* [Your goal] An exact copy of every entry is needed, without the pictures.

(Source data)

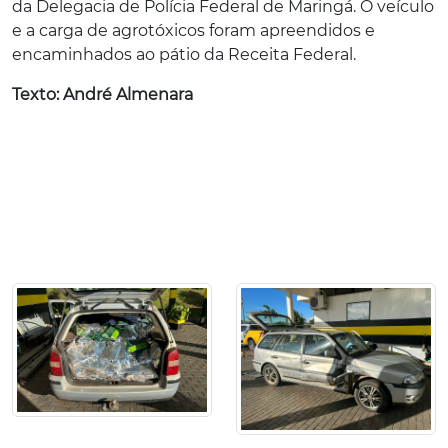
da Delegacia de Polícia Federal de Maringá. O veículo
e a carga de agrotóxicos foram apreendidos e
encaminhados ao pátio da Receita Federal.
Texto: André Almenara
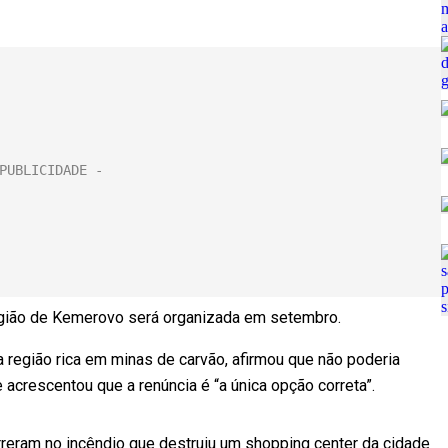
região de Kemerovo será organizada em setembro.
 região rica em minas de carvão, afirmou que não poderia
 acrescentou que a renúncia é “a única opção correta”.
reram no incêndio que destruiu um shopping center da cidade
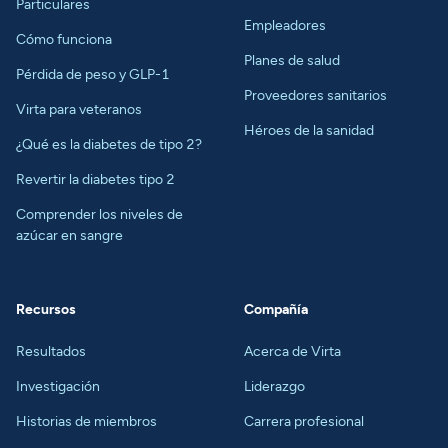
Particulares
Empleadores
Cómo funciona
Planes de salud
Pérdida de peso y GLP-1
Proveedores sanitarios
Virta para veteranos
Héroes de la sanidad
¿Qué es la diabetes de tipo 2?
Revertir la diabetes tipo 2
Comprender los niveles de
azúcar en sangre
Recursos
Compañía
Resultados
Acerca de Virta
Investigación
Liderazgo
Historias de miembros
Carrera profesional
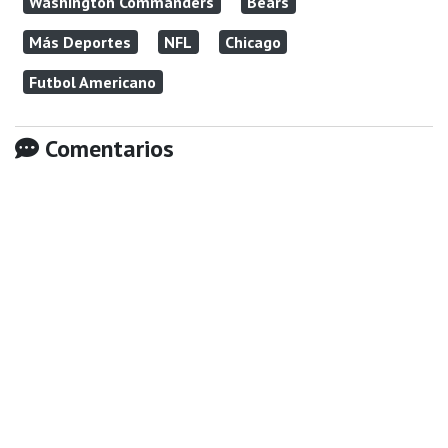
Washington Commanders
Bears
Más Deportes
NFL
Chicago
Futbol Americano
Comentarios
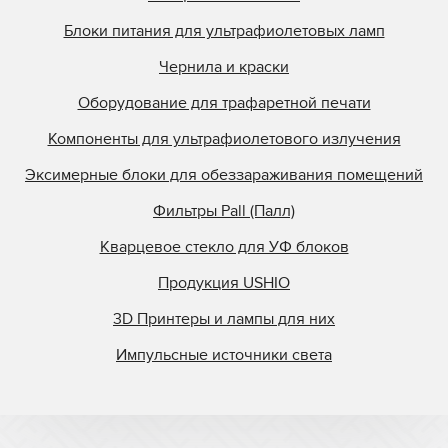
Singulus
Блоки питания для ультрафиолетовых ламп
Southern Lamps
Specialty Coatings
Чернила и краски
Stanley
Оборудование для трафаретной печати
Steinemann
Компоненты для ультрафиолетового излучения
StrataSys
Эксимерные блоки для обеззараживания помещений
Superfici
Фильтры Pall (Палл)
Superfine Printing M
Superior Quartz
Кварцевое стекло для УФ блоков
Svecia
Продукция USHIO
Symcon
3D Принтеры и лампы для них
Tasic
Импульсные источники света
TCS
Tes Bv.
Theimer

* [Response]
da Delegacia de Polícia Federal de Maringá. O veículo
e a carga de agrotóxicos foram apreendidos e
encaminhados ao pátio da Receita Federal.
Texto: André Almenara
região de Kemerovo será organizada em setembro.
 região rica em minas de carvão, afirmou que não poderia
 acrescentou que a renúncia é “a única opção correta”.
reram no incêndio que destruiu um shopping center da cidade
Particulares
Empleadores
Cómo funciona
Planes de salud
Pérdida de peso y GLP-1
Proveedores sanitarios
Virta para veteranos
Héroes de la sanidad
¿Qué es la diabetes de tipo 2?
Revertir la diabetes tipo 2
Comprender los niveles de
azúcar en sangre
Recursos
Compañía
Resultados
Acerca de Virta
Investigación
Liderazgo
Historias de miembros
Carrera profesional
Washington Commanders
Bears
Más Deportes
NFL
Chicago
Futbol Americano
Comentarios
Singulus
Блоки питания для ультрафиолетовых ламп
Southern Lamps
Specialty Coatings
Чернила и краски
Stanley
Оборудование для трафаретной печати
Steinemann
Компоненты для ультрафиолетового излучения
StrataSys
Эксимерные блоки для обеззараживания помещений
Superfici
Фильтры Pall (Палл)
Superfine Printing M
Superior Quartz
Кварцевое стекло для УФ блоков
Svecia
Продукция USHIO
Symcon
3D Принтеры и лампы для них
Tasic
Импульсные источники света
TCS
Tes Bv.
Theimer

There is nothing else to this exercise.